COSA FARE
Nel testo sul comunismo storico novecentesco, chi ha formulato nel modo forse più completo la teoria della "illusione criminale"?

TESTO
#####
Il comunismo storico novecentesco è a mio avviso un grande fenomeno storico 
  conchiuso, cioè terminato, nell'arco degli anni che vanno dal 1917 al 
  1991. Si tratta di 74 anni, il decorso di una vita umana media. Non inganni 
  il fatto che esso sembra tuttora 'in svolgimento' in alcuni paesi (Cuba, Cina, 
  eccetera). Così non è. Il comunismo storico novecentesco è 
  stato un fenomeno internazionale, non certo una politica economica mercantilistica 
  e statuale ad economia mista gestita da apparati amministrativi diretti da un 
  partito unico, politica economica che cerca oggi comunque la sua integrazione 
  nel mercato globalizzato di oggi. Quello che resta in piedi oggi della esperienza 
  del comunismo storico novecentesco è ormai inserito in un contesto qualitativamente 
  differente.
  La visione dominante del comunismo storico novecentesco che oggi prevale è 
  quella che lo riduce ad una "illusione criminale", cioè ad 
  una illusione teorica (l'utopia rivoluzionaria integrale di Marx e di Lenin) 
  che comporta necessariamente il compimento di crimini pratici (la costruzione 
  artificiale staliniana di una società dispotica). È stato il francese 
  François Furet a formulare nel modo forse più completo questa 
  teoria della illusione criminale. Questa teoria del comunismo storico novecentesco 
  come illusione criminale fa il paio con quella già criticata del nazionalsocialismo 
  come eccezione diabolica. Il fatto che i neocomunisti ed i neofascisti tuttora 
  in attività si scambino l'un l'altro questa reciproca accusa non toglie 
  nulla al fatto che questa semplificazione della complessità storica vada 
  oggi ad esclusivo profitto di un terzo personaggio, il normale capitalismo imperialistico 
  vincitore di questo secolo americano. I due stupidi ubriaconi se le danno di 
  santa ragione di fronte agli occhi dello scommettitore che si diverte ad ascoltare 
  le grida ed a vedere i colpi.
  Una considerazione storiografica seria del complesso fenomeno del comunismo 
  storico novecentesco deve invece partire da due momenti storici fondamentali: 
  la sua nascita (il triennio 1917-1919) e la sua morte (il triennio 1989-1991).
#####
RECORD ESTRATTI
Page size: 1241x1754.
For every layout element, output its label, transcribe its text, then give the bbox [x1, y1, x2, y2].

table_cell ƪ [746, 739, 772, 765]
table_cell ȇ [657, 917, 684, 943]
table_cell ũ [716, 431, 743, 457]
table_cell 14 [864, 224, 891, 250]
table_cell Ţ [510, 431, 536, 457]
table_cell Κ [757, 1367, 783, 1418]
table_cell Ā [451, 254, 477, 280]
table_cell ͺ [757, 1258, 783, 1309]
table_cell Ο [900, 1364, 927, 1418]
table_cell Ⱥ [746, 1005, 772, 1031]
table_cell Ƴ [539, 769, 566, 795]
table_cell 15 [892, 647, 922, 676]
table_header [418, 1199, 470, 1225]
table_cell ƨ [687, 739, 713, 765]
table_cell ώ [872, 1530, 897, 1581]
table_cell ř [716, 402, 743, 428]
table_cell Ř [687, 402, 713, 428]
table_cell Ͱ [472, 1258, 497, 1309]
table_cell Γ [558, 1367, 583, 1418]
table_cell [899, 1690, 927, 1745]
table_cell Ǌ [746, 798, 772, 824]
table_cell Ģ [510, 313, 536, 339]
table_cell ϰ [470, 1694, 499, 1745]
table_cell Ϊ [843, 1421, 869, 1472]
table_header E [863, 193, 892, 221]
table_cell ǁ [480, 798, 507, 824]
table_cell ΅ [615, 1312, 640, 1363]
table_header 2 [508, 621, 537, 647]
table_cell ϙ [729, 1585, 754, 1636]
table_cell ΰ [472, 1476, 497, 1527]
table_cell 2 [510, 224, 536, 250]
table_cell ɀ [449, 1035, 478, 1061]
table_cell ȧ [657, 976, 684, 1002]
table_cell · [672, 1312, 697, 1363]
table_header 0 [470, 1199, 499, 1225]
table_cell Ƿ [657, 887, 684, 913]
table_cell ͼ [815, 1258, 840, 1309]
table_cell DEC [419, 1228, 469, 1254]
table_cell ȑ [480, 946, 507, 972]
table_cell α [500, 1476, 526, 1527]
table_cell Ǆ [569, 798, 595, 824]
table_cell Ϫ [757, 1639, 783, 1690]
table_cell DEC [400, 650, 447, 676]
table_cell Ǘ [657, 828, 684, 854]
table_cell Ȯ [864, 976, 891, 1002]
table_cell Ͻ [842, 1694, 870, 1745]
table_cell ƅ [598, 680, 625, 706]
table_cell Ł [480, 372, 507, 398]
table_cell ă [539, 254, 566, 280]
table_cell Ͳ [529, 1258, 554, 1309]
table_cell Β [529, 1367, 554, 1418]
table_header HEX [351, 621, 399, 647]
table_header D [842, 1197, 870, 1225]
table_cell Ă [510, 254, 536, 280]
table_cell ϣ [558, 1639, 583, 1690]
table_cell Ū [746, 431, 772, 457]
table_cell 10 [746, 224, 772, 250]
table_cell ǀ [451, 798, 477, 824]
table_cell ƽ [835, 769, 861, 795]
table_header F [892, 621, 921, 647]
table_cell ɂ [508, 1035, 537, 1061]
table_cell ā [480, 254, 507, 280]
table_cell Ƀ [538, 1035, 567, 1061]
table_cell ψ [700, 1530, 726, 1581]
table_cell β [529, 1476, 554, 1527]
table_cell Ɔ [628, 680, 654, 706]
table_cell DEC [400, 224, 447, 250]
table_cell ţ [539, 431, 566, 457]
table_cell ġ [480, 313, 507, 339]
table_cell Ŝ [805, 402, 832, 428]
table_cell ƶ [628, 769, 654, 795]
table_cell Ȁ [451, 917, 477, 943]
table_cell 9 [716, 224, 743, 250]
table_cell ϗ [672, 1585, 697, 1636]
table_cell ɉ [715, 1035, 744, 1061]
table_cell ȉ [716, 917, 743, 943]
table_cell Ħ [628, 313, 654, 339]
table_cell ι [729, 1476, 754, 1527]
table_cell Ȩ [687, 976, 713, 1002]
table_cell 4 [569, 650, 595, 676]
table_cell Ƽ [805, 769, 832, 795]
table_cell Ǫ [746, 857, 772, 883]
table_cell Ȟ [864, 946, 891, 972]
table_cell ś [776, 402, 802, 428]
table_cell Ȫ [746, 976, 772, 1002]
#####
ESERCIZIO SVOLTO
Il francese François Furet.